What we did and why: - Two-tailed test because the question asked "biased" (not "biased towards 6"). - We doubled the p-value because extreme results could be in either tail.


Example 3 – Exam-Style (Normal, One-Tailed)

Question: A factory claims its lightbulbs last 1000 hours on average. A sample of 50 bulbs has a mean lifetime of 990 hours with a standard deviation of 30 hours. Test at the 5% level whether the bulbs last less than claimed.

Solution: 1. H₀: μ = 1000 (bulbs last 1000 hours).
H₁: μ < 1000 (bulbs last less). 2. Significance level: α = 5%. 3. Test statistic: x̄ = 990, n = 50, σ = 30.
- z = (990 – 1000) / (30/√50) = -10 / 4.243 ≈ -2.36. 4. p-value: P(Z < -2.36) = 0.0091 (from normal tables). 5. Compare: 0.0091 < 0.05 → Reject H₀. 6. Conclusion: "There is sufficient evidence at the 5% level to suggest the bulbs last less than 1000 hours."
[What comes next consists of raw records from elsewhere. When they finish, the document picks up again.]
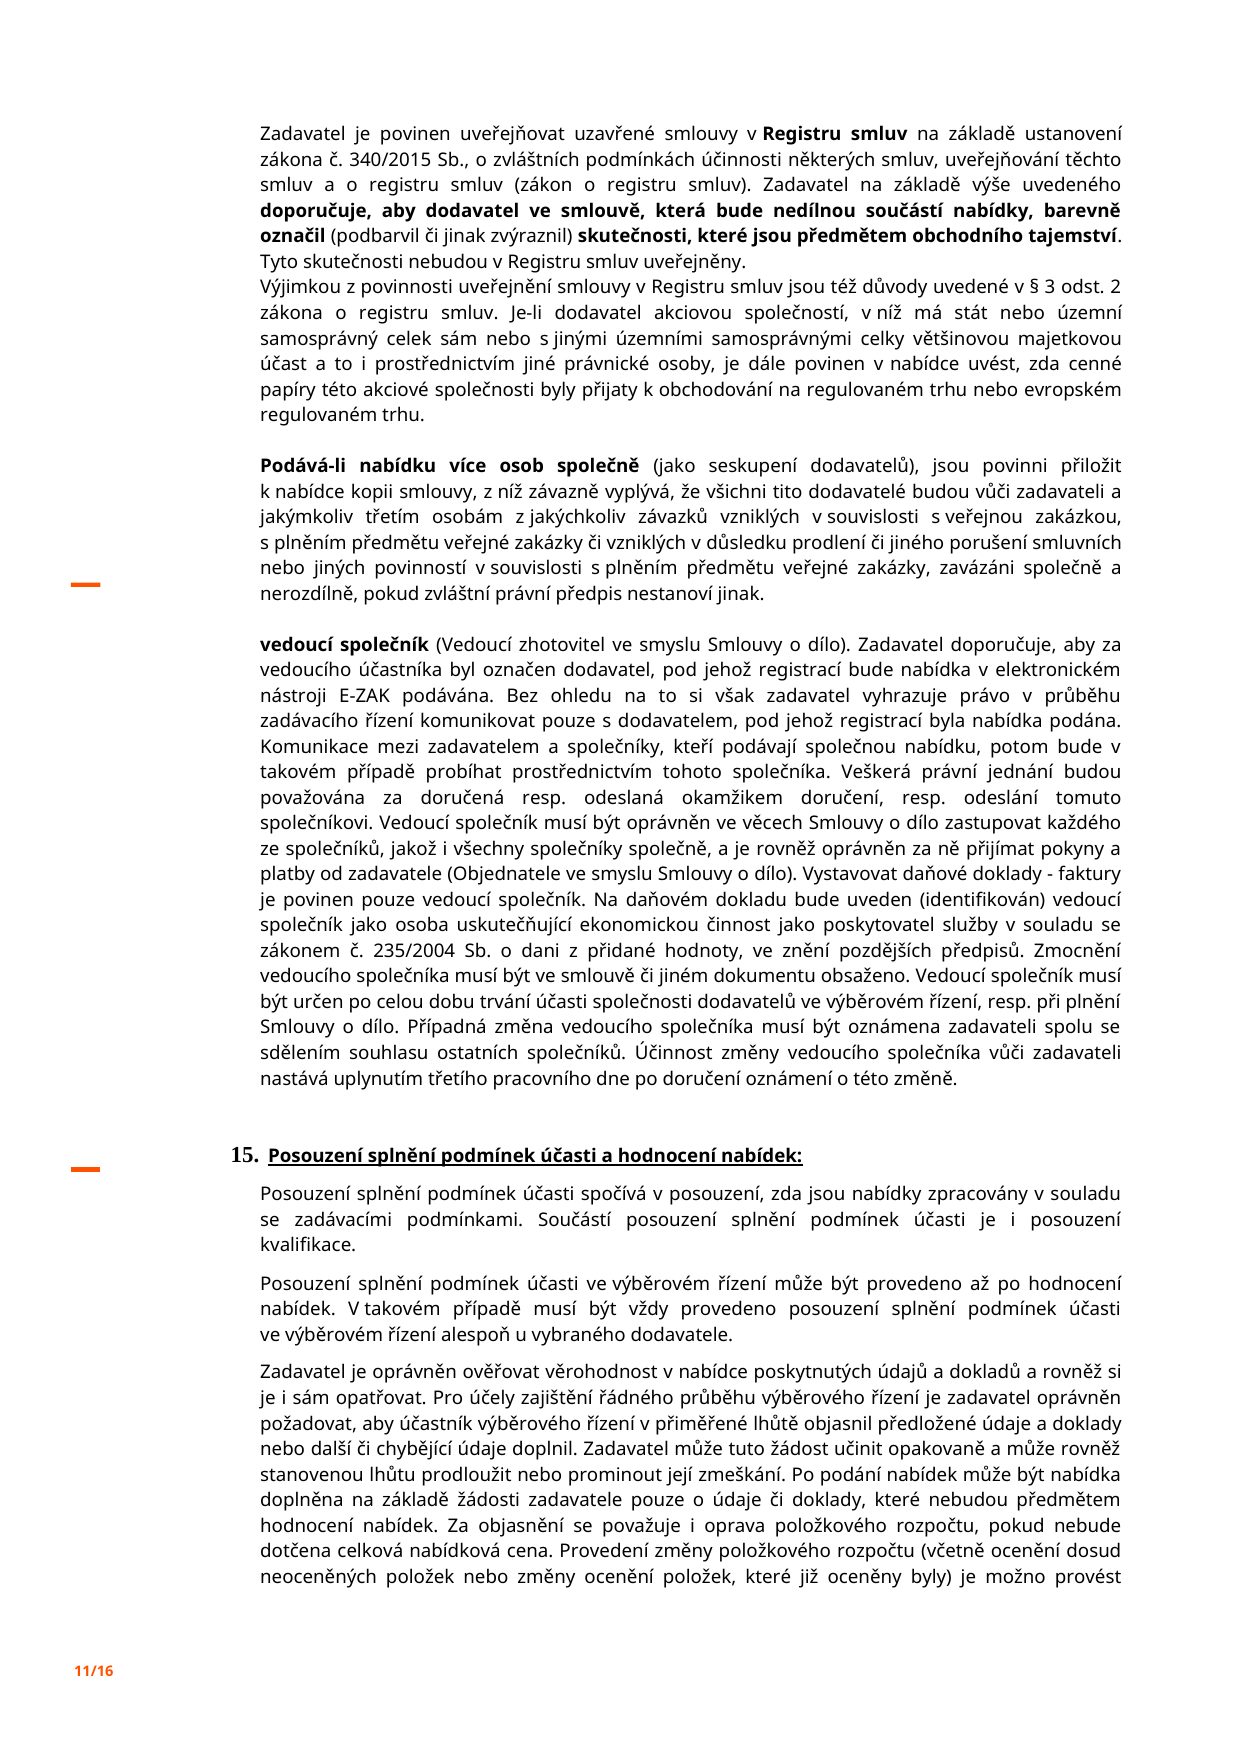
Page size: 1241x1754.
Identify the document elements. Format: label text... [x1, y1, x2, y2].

text Podává-li nabídku více osob společně (jako seskupení dodavatelů), jsou povinni přiložit k nabídce kopii smlouvy, z níž závazně vyplývá, že všichni tito dodavatelé budou vůči zadavateli a jakýmkoliv třetím osobám z jakýchkoliv závazků vzniklých v souvislosti s veřejnou zakázkou, s plněním předmětu veřejné zakázky či vzniklých v důsledku prodlení či jiného porušení smluvních nebo jiných povinností v souvislosti s plněním předmětu veřejné zakázky, zavázáni společně a nerozdílně, pokud zvláštní právní předpis nestanoví jinak. [260, 452, 1122, 606]
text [260, 1359, 1122, 1588]
text Posouzení splnění podmínek účasti spočívá v posouzení, zda jsou nabídky zpracovány v souladu se zadávacími podmínkami. Součástí posouzení splnění podmínek účasti je i posouzení kvalifikace. [260, 1181, 1122, 1257]
text Zadavatel je povinen uveřejňovat uzavřené smlouvy v Registru smluv na základě ustanovení zákona č. 340/2015 Sb., o zvláštních podmínkách účinnosti některých smluv, uveřejňování těchto smluv a o registru smluv (zákon o registru smluv). Zadavatel na základě výše uvedeného doporučuje, aby dodavatel ve smlouvě, která bude nedílnou součástí nabídky, barevně označil (podbarvil či jinak zvýraznil) skutečnosti, které jsou předmětem obchodního tajemství. Tyto skutečnosti nebudou v Registru smluv uveřejněny. [260, 121, 1122, 274]
text Posouzení splnění podmínek účasti ve výběrovém řízení může být provedeno až po hodnocení nabídek. V takovém případě musí být vždy provedeno posouzení splnění podmínek účasti ve výběrovém řízení alespoň u vybraného dodavatele. [260, 1270, 1122, 1346]
text vedoucí společník (Vedoucí zhotovitel ve smyslu Smlouvy o dílo). Zadavatel doporučuje, aby za vedoucího účastníka byl označen dodavatel, pod jehož registrací bude nabídka v elektronickém nástroji E-ZAK podávána. Bez ohledu na to si však zadavatel vyhrazuje právo v průběhu zadávacího řízení komunikovat pouze s dodavatelem, pod jehož registrací byla nabídka podána. Komunikace mezi zadavatelem a společníky, kteří podávají společnou nabídku, potom bude v takovém případě probíhat prostřednictvím tohoto společníka. Veškerá právní jednání budou považována za doručená resp. odeslaná okamžikem doručení, resp. odeslání tomuto společníkovi. Vedoucí společník musí být oprávněn ve věcech Smlouvy o dílo zastupovat každého ze společníků, jakož i všechny společníky společně, a je rovněž oprávněn za ně přijímat pokyny a platby od zadavatele (Objednatele ve smyslu Smlouvy o dílo). Vystavovat daňové doklady - faktury je povinen pouze vedoucí společník. Na daňovém dokladu bude uveden (identifikován) vedoucí společník jako osoba uskutečňující ekonomickou činnost jako poskytovatel služby v souladu se zákonem č. 235/2004 Sb. o dani z přidané hodnoty, ve znění pozdějších předpisů. Zmocnění vedoucího společníka musí být ve smlouvě či jiném dokumentu obsaženo. Vedoucí společník musí být určen po celou dobu trvání účasti společnosti dodavatelů ve výběrovém řízení, resp. při plnění Smlouvy o dílo. Případná změna vedoucího společníka musí být oznámena zadavateli spolu se sdělením souhlasu ostatních společníků. Účinnost změny vedoucího společníka vůči zadavateli nastává uplynutím třetího pracovního dne po doručení oznámení o této změně. [260, 631, 1122, 1090]
text Výjimkou z povinnosti uveřejnění smlouvy v Registru smluv jsou též důvody uvedené v § 3 odst. 2 zákona o registru smluv. Je-li dodavatel akciovou společností, v níž má stát nebo územní samosprávný celek sám nebo s jinými územními samosprávnými celky většinovou majetkovou účast a to i prostřednictvím jiné právnické osoby, je dále povinen v nabídce uvést, zda cenné papíry této akciové společnosti byly přijaty k obchodování na regulovaném trhu nebo evropském regulovaném trhu. [260, 274, 1122, 427]
list Posouzení splnění podmínek účasti a hodnocení nabídek: [230, 1141, 1122, 1168]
What we did and why: - Normal distribution because sample size > 30 (Central Limit Theorem). - One-tailed test because the question asked "less than."


Common Mistakes

Mistake Why it Happens Correct Approach
Using the wrong tail Confusing "greater than" with "less than." Read H₁ carefully: ">" = upper-tailed, "<" = lower-tailed, "≠" = two-tailed.
Forgetting to double p-value Only calculating one tail for a two-tailed test. For two-tailed tests, double the p-value (or halve α for critical regions).
Mixing up H₀ and H₁ Writing H₀ as "p > 0.5" instead of "p = 0.5." H₀ always has "="; H₁ has ">", "<", or "≠".
Using the wrong distribution Using binomial when normal is needed (or vice versa). Check sample size: n > 30 → normal; n ≤ 30 → binomial (if discrete).
Ignoring the significance level Comparing p-value to 0.05 when α = 1%. Always check α—if not given, assume 5%.

Exam Traps

Trap How to Spot it How to Avoid it
"Test at the 10% level" The question gives an unusual α (e.g., 10%, 2%). Circle α immediately—don’t assume 5%.
"Two-tailed but disguised" The question says "different" or "changed" (not "greater/less"). H₁ will have "≠"—double the p-value or halve α.
"Critical region vs. p-value" The question asks for the critical region but you calculate p-value (or vice versa). Read the question carefully—if it says "critical region," find the critical value(s).

1-Minute Recap

"Here’s what you need to remember the night before your exam: 1. H₀ is always "="; H₁ is ">", "<", or "≠". 2. One-tailed test? Compare p-value to α. Two-tailed? Double the p-value or halve α. 3. p-value ≤ α? Reject H₀. Test statistic in critical region? Reject H₀. 4. Always write a conclusion—examiners love this! 5. Check the distribution: Binomial for small samples, normal for large (n > 30). Now go ace that exam!